Dataset entries:
= = = =

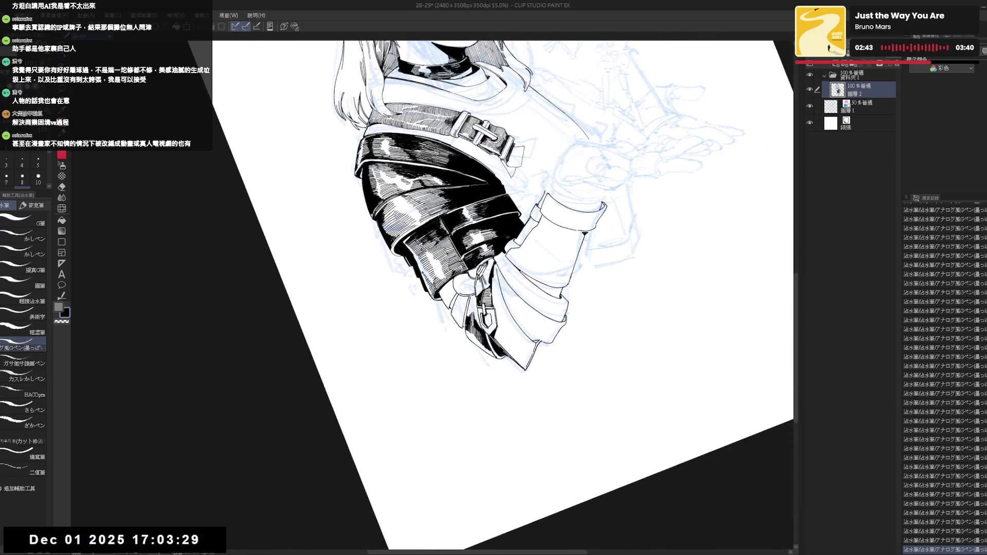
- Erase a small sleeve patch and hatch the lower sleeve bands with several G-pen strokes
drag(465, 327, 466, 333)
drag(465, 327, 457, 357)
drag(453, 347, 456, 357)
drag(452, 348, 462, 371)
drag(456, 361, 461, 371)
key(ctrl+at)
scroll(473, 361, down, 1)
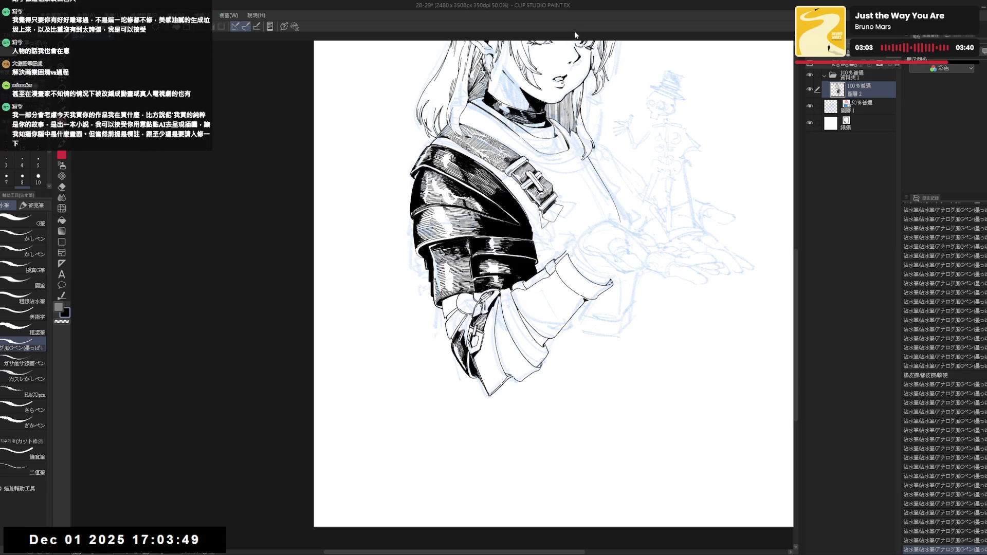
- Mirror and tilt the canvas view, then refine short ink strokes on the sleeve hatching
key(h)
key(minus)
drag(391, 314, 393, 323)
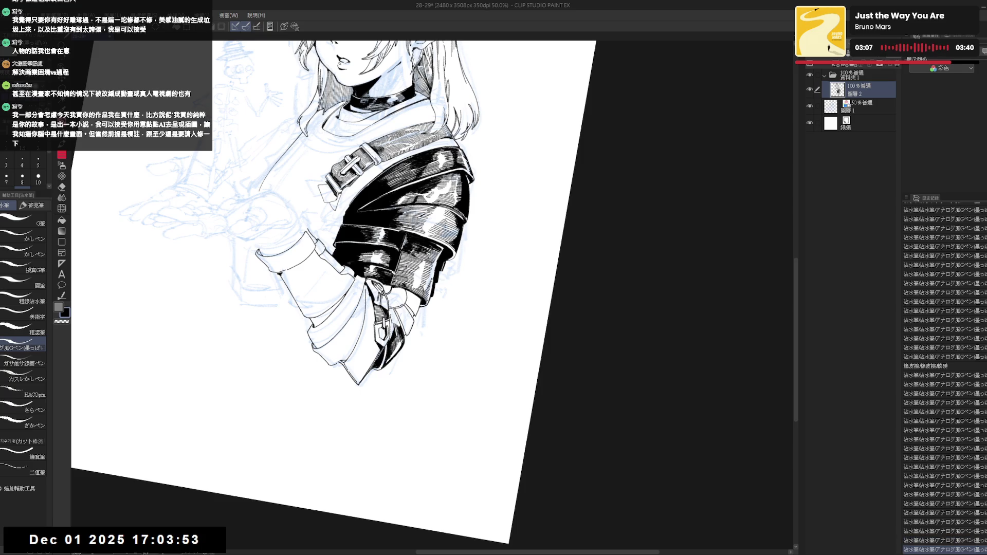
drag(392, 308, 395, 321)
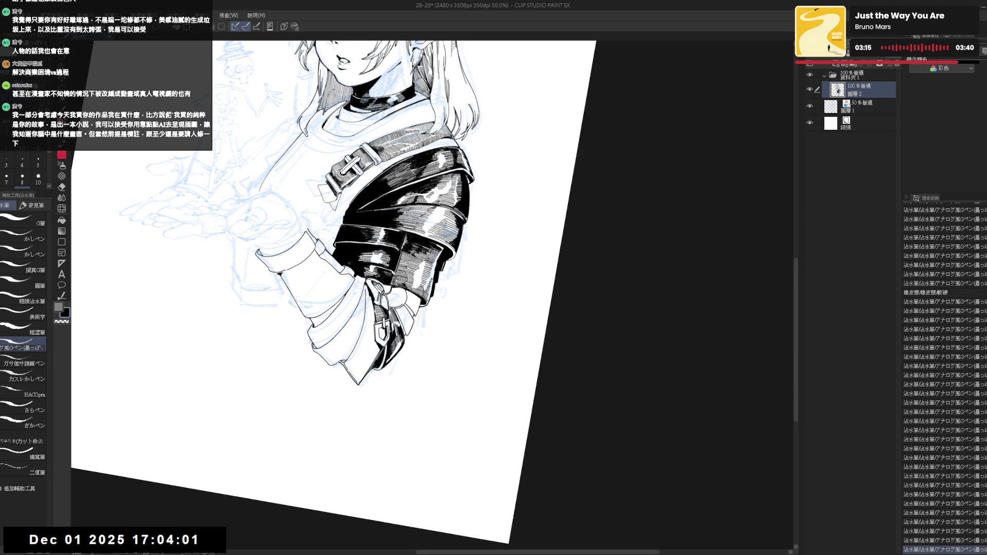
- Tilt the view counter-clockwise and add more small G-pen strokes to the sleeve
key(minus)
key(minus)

= = = =

Give again, word for word, the lines above from the first one through the one containing "drag(391, 314, 393, 323)"; no pictures.

- Erase a small sleeve patch and hatch the lower sleeve bands with several G-pen strokes
drag(465, 327, 466, 333)
drag(465, 327, 457, 357)
drag(453, 347, 456, 357)
drag(452, 348, 462, 371)
drag(456, 361, 461, 371)
key(ctrl+at)
scroll(473, 361, down, 1)
- Mirror and tilt the canvas view, then refine short ink strokes on the sleeve hatching
key(h)
key(minus)
drag(391, 314, 393, 323)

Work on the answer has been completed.